Amendment 5 would authorize the merger of the Water and Sewer Board of the city of Prichard to the Mobile Area Water and Sewer System. The amendment will not go into effect unless a majority of residents served by each system approve the amendment.

AMENDMENT 6

Amendment 6, targeting the Affordable Care Act, would forbid “any person, employer or health care provider” from being compelled to participate in a health care system.
The measure targets the mandate portion of the law, which is scheduled to go into effect in 2014 and would require individuals to carry health insurance, either by themselves or through their employers. For households that cannot afford insurance, a sliding scale of subsidies would be available; a family of four making about $88,000 a year would qualify for the subsidies. Individuals that do not carry insurance and do not qualify for any existing exemption would pay a tax penalty. By 2016, that would amount to $695 a year per household or 2.5 percent of a household’s income, whichever is greater. The Urban Institute, a liberal-leaning Washington think tank, estimates about 7.3 million people — two percent of the population — would face the tax penalty.

It is unclear what effect the amendment would have if it were passed; state laws are generally pre-empted by federal ones.

AMENDMENT 7

Amendment 7 would require all union elections to take place via secret ballot.
Under current federal law, workers interested in creating a union must get at least 30 percent of their fellow employees indicating that they want to be organized. If the petition is validated by the National Labor Relations Board, it will call a secret election to determine whether or not to form a union. The employer has the option of waiving the secret election and allowing the union to form if a majority of workers indicate their preference.
The amendment is a response to federal legislation proposed in 2009 that would allow unions to form automatically if at least 50 percent of workers indicated their willingness to do so, effectively removing the secret election portion. The legislation did not pass and is unlikely to come up in the Republican-controlled House of Representatives.
Supporters of the measure argue it will keep union balloting secret and allow workers to make up their own minds on the measures.
Opponents said the measure will allow employers to pressure employees to reject unions and make it harder to organize workforces.

AMENDMENT 8

Amendment 8 would tie lawmakers’ compensation to the median household income in the state and take future decisions about legislators’ pay out of legislators’ hands.
If the amendment passes, lawmakers’ pay next year would be set at $41,413, the most recent estimate of median household income according to the U.S. Census.

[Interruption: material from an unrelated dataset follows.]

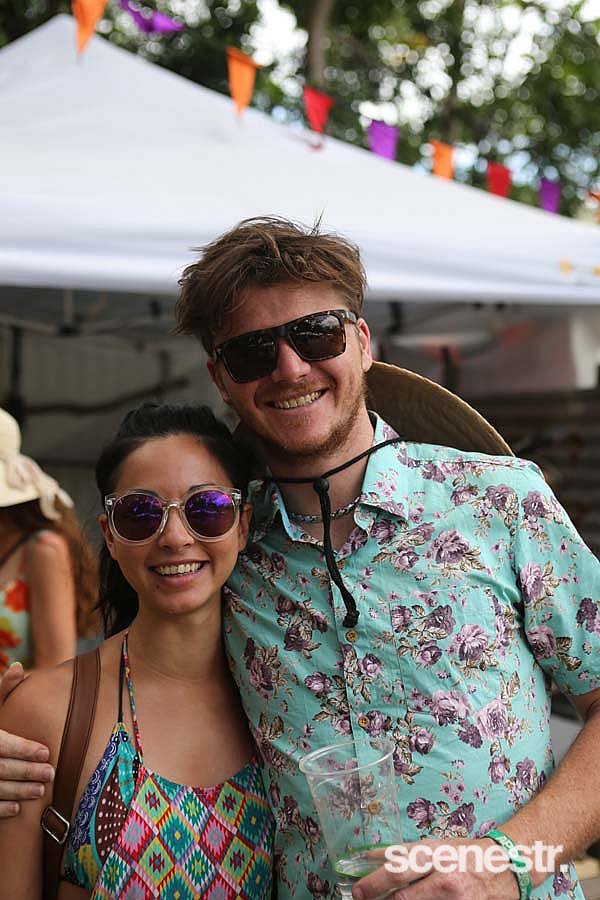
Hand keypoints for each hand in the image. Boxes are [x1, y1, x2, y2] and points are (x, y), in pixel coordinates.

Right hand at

Lawmakers also would be reimbursed for mileage outside their districts and would have expense allowances removed. Supporters estimate the average legislator would make $46,921 per year, down from the current minimum of about $55,000 a year.
Due to mileage limits, lawmakers in the River Region would likely make less than the average legislator, while lawmakers from northern and southern Alabama would likely make more.

AMENDMENTS 9 AND 10

Amendments 9 and 10 will respectively overhaul the state Constitution’s corporation and banking articles. The articles contain outdated language — some of it antiquated since the New Deal — and the amendments would remove that language.

AMENDMENT 11

Amendment 11 would prevent municipalities outside Lawrence County from collecting taxes or enforcing any municipal ordinances in police jurisdictions that may include Lawrence County.